Architect Margaret DeSantis describing the design of the proposed new police station, at right, and storage facility at left. (Concept by the Goldstein Partnership. Click to enlarge.)
By JOHN T. WARD
Fair Haven moved to the fine-tuning stage on two major redevelopment projects Monday night, offering residents yet another chance to influence the looks of a new police station and a new public works yard.
Both, located in residential areas, continued to draw praise for fitting in.
A view of the proposed DPW facility from Third and Allen streets shows the complex surrounded by landscaping. Below, a recent view of the police station. (Concept by the Goldstein Partnership, photo by John T. Ward. Click to enlarge.)
During the council’s semimonthly meeting, conducted via Zoom, architect Eli Goldstein and a colleague, Margaret DeSantis, described the latest iterations of their plans for:
• a police station on the site of the existing one, on Fisk Street
• and a wholly remade public works, recycling and engineering complex on Third Street between Allen Street and Maple Avenue.
Emphasis was given in the designs to the fact that both are smack in the middle of residential neighborhoods, DeSantis said.
She noted efforts to make the garage portion of the DPW structure, where 50-foot deep bays would be used to maintain heavy equipment, blend in.
“We wanted to keep the scale of the building, and height of the building, as low as possible, keeping in mind the surrounding neighborhood,” she said. “The building only has that height where it needs it.”
Clerestory windows beneath the eaves would provide natural light into the garage, she noted.
The two projects would employ similar siding, windows and pilasters, said Goldstein “to give both buildings a similar, residential scale.
“Anyone in that neighborhood will understand that these are part of a family of public buildings that are sized appropriately to be in a residential neighborhood,” he said.
Both plans have been shaped by public input over many months, including detailed reviews by the planning board, said Councilman Chris Rodriguez, who chairs the facilities committee. As council president, he led the council session in the absence of Mayor Ben Lucarelli.

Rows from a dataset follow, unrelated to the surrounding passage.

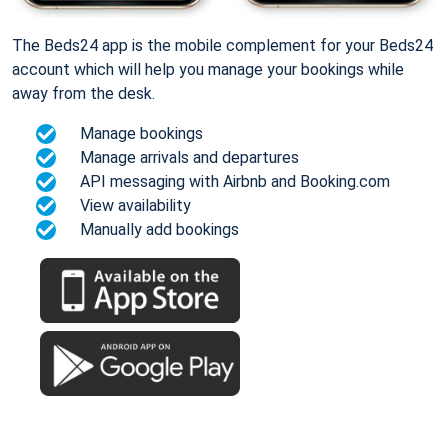
The Beds24 app is the mobile complement for your Beds24
account which will help you manage your bookings while
away from the desk.
Manage bookings
Manage arrivals and departures
API messaging with Airbnb and Booking.com
View availability
Manually add bookings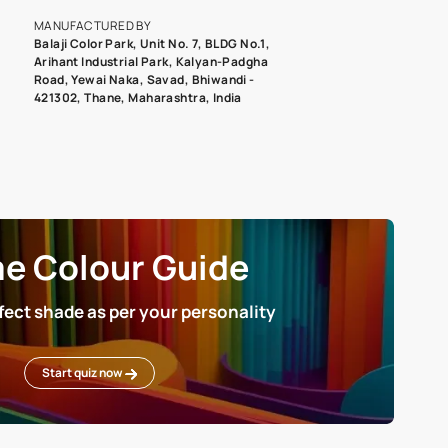
roduct image. To see the actual shade please order a Swatch Selec
MANUFACTURED BY
Balaji Color Park, Unit No. 7, BLDG N
Arihant Industrial Park, Kalyan-Pad
Road, Yewai Naka, Savad, Bhiwandi 
421302, Thane, Maharashtra, India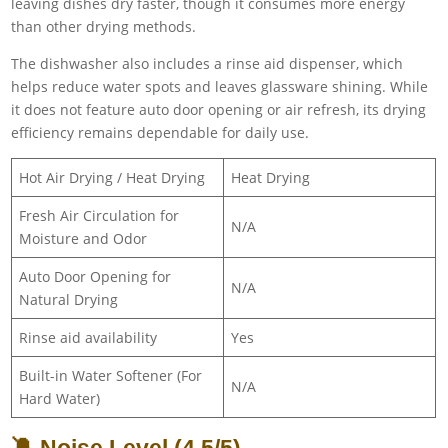
leaving dishes dry faster, though it consumes more energy
than other drying methods.
The dishwasher also includes a rinse aid dispenser, which
helps reduce water spots and leaves glassware shining. While
it does not feature auto door opening or air refresh, its drying
efficiency remains dependable for daily use.
Hot Air Drying / Heat Drying
Heat Drying
Fresh Air Circulation for
N/A
Moisture and Odor
Auto Door Opening for
N/A
Natural Drying
Rinse aid availability
Yes
Built-in Water Softener (For
N/A
Hard Water)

“I want to say many, if not all” ideas submitted by residents “have been folded into these designs and site plan,” said Rodriguez.
Residents praised the incorporation of restrooms into the back side of a planned police garage, facing ballfields. Others had suggestions about parking lot traffic flows, screening gates and more.

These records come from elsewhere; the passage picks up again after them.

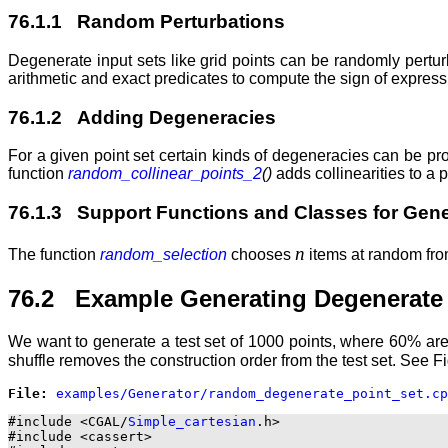
76.1.1 Random Perturbations
Degenerate input sets like grid points can be randomly pert
arithmetic and exact predicates to compute the sign of expressio
76.1.2 Adding Degeneracies
For a given point set certain kinds of degeneracies can be 
function
random_collinear_points_2
()
adds collinearities to a p
76.1.3 Support Functions and Classes for Gene
n
The function
random_selection
chooses
items at random from
76.2 Example Generating Degenerate 
We want to generate a test set of 1000 points, where 60% are
shuffle removes the construction order from the test set. See 
File: 
#include <CGAL/
Simple_cartesian
.h>

#include <cassert>
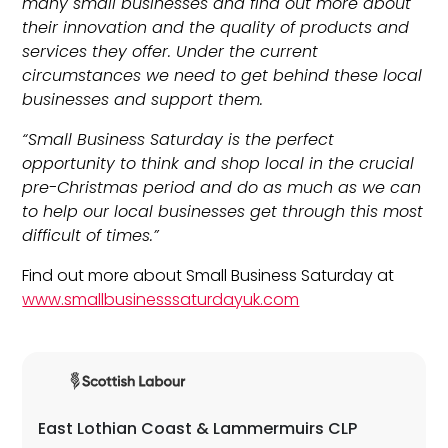
many small businesses and find out more about
their innovation and the quality of products and
services they offer. Under the current
circumstances we need to get behind these local
businesses and support them.
“Small Business Saturday is the perfect
opportunity to think and shop local in the crucial
pre-Christmas period and do as much as we can
to help our local businesses get through this most
difficult of times.”
Find out more about Small Business Saturday at
www.smallbusinesssaturdayuk.com
East Lothian Coast & Lammermuirs CLP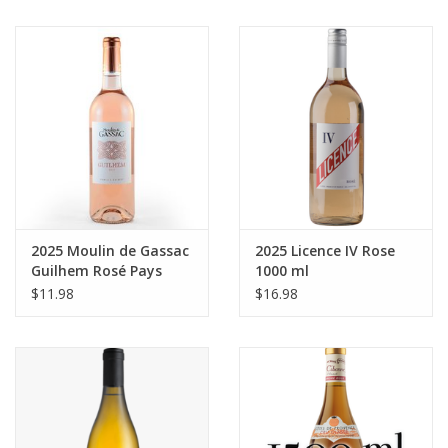
2025 Moulin de Gassac
2025 Licence IV Rose
Guilhem Rosé Pays
1000 ml
d'Herault 750 ml
$11.98
$16.98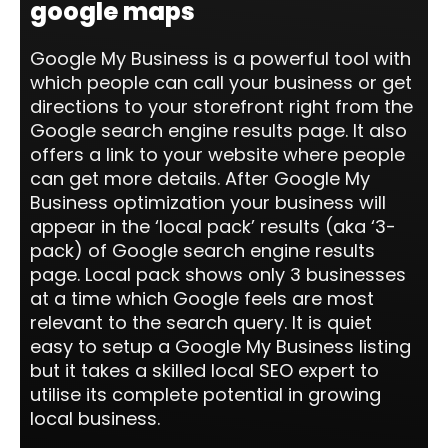
google maps
Google My Business is a powerful tool with
which people can call your business or get
directions to your storefront right from the
Google search engine results page. It also
offers a link to your website where people
can get more details. After Google My
Business optimization your business will
appear in the ‘local pack’ results (aka ‘3-
pack) of Google search engine results
page. Local pack shows only 3 businesses
at a time which Google feels are most
relevant to the search query. It is quiet
easy to setup a Google My Business listing
but it takes a skilled local SEO expert to
utilise its complete potential in growing
local business.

Ruth Blaser of River Road pressed officials to allow seniors and the local garden club to use a meeting room on the second floor of the police station as meeting space.
Grange Avenue resident Tracy Cole questioned the cladding on the four pilasters on the facade of the police station.
“Where I got a little lost is on the use of the siding on the vertical elements,” she said.
“We certainly can look at other materials,” said Goldstein. “But I think we didn’t want the building to look too self-important.
“We wanted to make it look a little more formal than a house,” he continued, “but not so formal that it emphasizes the fact that it’s a public building in a residential neighborhood.”
Each existing facility would continue to operate while its replacement is constructed, officials have said. In the case of the police station, that means a new structure would rise just feet from the current one, a onetime Blacks-only segregated schoolhouse repurposed for use as the police station in 1983.
Costs of the two plans went unmentioned, as they did during the planning board capital reviews of each in recent weeks. Last October, Lucarelli estimated they would cost a combined $11 million.